Where This Leaves Things
The first episode establishes a fascinating emotional landscape. Nao is a replica who experiences the world vividly. She has opinions about books. She makes friends. She gives thoughtful feedback on fiction. She takes pleasure in small rituals like thanking an old fan before throwing it away.
But her entire existence is contingent on Sunao’s needs, and Sunao seems to need her less and less. “It’s gotten to the point where she only calls me a few times a month on a whim.” Nao says she still doesn’t know what’s going through Sunao’s head. And when Nao says “a replica is made never to dream,” it lands as something she’s telling herself as much as reporting to us.

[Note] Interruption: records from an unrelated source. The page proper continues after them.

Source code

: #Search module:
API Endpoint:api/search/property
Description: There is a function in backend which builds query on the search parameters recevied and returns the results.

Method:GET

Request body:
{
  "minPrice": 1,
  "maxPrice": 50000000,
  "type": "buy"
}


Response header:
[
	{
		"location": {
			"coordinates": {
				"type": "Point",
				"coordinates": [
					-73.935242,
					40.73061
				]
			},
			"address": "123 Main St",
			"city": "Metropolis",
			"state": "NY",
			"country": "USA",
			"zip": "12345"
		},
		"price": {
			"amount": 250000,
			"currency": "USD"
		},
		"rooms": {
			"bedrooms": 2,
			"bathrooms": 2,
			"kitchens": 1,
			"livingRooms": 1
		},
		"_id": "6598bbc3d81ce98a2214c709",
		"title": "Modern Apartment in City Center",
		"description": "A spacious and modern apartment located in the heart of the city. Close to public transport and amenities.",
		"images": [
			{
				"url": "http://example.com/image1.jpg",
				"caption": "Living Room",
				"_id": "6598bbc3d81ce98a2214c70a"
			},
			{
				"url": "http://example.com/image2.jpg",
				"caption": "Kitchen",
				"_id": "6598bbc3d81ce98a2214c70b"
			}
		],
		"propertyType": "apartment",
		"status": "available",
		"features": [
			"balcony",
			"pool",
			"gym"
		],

The title, “Replica datte, Koi wo Suru,” promises that a replica will fall in love. This episode doesn’t rush toward that. It builds the foundation first. Who Nao is, what her existence costs, and the quiet tragedy of someone who does all the living but doesn’t get to keep any of it.
Shuuya’s arrival and the final mix-up with Sunao suggest the complications ahead. Nao has begun forming something that looks like a life. But it’s a life borrowed from someone else, and the real Aikawa Sunao can walk into it at any moment without knowing what’s going on.